The decision to invest time and/or money into any “investment company” should involve the same due diligence as any other investment decision i.e. stock, bonds, property.
Request customer testimonials, a corporate history and information which details the “company’s” success rate – and make sure it can be validated.
Most businesses in this segment will provide this information due to their ability to remain in business being reliant upon “credibility” and “reputation”.
If they decline, or the information cannot be validated, move on to the next company.
“it has taken 6 weeks so far for the ‘investment company’ to come back to me with off plan specs let alone contracts to get a valuation done before signing”
If a “red flag” exists, such as the delay you have referred too, and the “company” cannot provide an explanation that you are 110% comfortable with, end the business relationship – they are putting your opportunity at risk.
9 times out of 10 these decisions are based on “gut instinct”.
Everyone wants a *cut* of your money in *any* deal, therefore the benefit is to limit the amount passed onto those people as it ‘eats’ into your profits..
As was pointed out by a GURU or TWO, the profit is made in the purchase, not the sale..
Was interesting the other day, whilst attending a work related course , one of the other attendees was an ‘owner builder’ in discussions he pointed out how many developers save $’s on building costs etc or cut corners ( we probally all know friends who have *new home horror stories* ), he said that sometimes 1/3 of the cost of the house is profit for the builder/developer… i’d always thought about 10% so it took me back a bit [8]
As for some investment property companies.. look at each project on it’s merits, weigh up the pro’s and con’s of the investment ( units, Vs retirement villages, Vs houses etc.. )
Ask many questions, but only proceed on something that makes ‘you’ comfortable, at the end of the day it’s your $’s
PS- Derek, some good advice in your post’s of late.. thanks[^]
REDWING
“Money is a currency, like electricity and it requires momentum to make it Effective”
>>he said that sometimes 1/3 of the cost of the house is profit for the builder/developer… <<
It cannot of course be denied that that may be the case s-o-m-e-t-i-m-e-s.
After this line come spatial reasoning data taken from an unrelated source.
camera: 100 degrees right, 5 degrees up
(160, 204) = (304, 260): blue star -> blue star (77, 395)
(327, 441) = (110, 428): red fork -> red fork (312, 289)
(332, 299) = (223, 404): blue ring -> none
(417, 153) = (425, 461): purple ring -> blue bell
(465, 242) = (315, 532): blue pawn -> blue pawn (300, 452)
But is also fair to say that the person you met is doing a fair bit of dreaming as generally builders do not make a large profit.
Even if it was the case it has got nothing to do with the endbuyer (or anybody else) as presumably the house is sold at market value.
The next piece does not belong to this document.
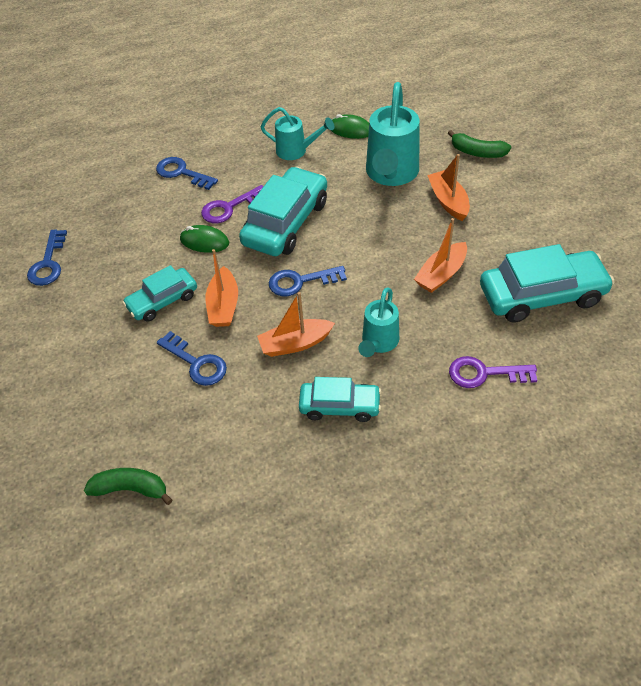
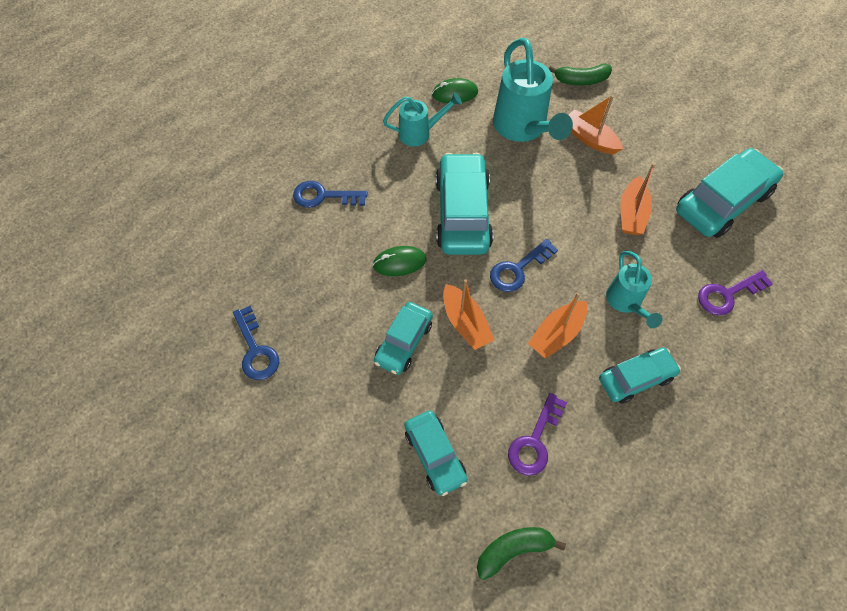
camera: 30 degrees left, 10 degrees up
(123, 392) = (434, 455): none -> turquoise car
(197, 363) = (482, 393): blue key -> none
(229, 208) = (398, 217): purple key -> purple key (535, 441)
A builder is entitled to be compensated for his skills, his capital investment, the headaches he encounters dealing with owners and the risks he takes on.
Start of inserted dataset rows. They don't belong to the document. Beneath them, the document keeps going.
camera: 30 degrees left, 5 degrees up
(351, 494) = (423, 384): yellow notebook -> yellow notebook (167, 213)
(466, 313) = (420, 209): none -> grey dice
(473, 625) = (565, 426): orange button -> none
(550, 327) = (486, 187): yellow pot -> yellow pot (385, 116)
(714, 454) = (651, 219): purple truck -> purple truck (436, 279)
This topic has changed a bit but I feel it is important to let you know that as a builder previously, I know that builders do make different margins. These are anything from loosing money on a job to making 30-40%. This often depends on the size of the builder and the bigger builders dont take on small jobs or jobs with too many unknowns and risks, therefore they hardly ever come up short and in fact most realise about 30%. The small builders who dont have enough work and must cut prices to get jobs end up cutting out any provision for risk etc and some end up making very little or loosing money.
The main point that I wanted to point out is that all the large project home builders like Clarendon, Metricon, Coral, Tamawood, etc have increased their prices by much more than the CPI (some due to shortage of labour) and this is one of the main causes of housing affordability (especially for 1st home buyers) dropping to an all time low. One example is a builder which I got a price of $85000 for a 240 M2 house 18 months ago and their price is now $111000 for the same house. That is a 30% increase in 18 months or 20% pa rise in price. I think these builders are making a killing and nobody seems to care except the poor first time buyers.
Buidlers usually collect 10 to 15%
Developers collect around 20% IF all goes well.
So if they are both, then 30% would be conceivable. But for this they are taking on many risks, headaches and effort. Many developers think they are making a decent profit but all they are really doing is realising the capital gain in their underlying land value.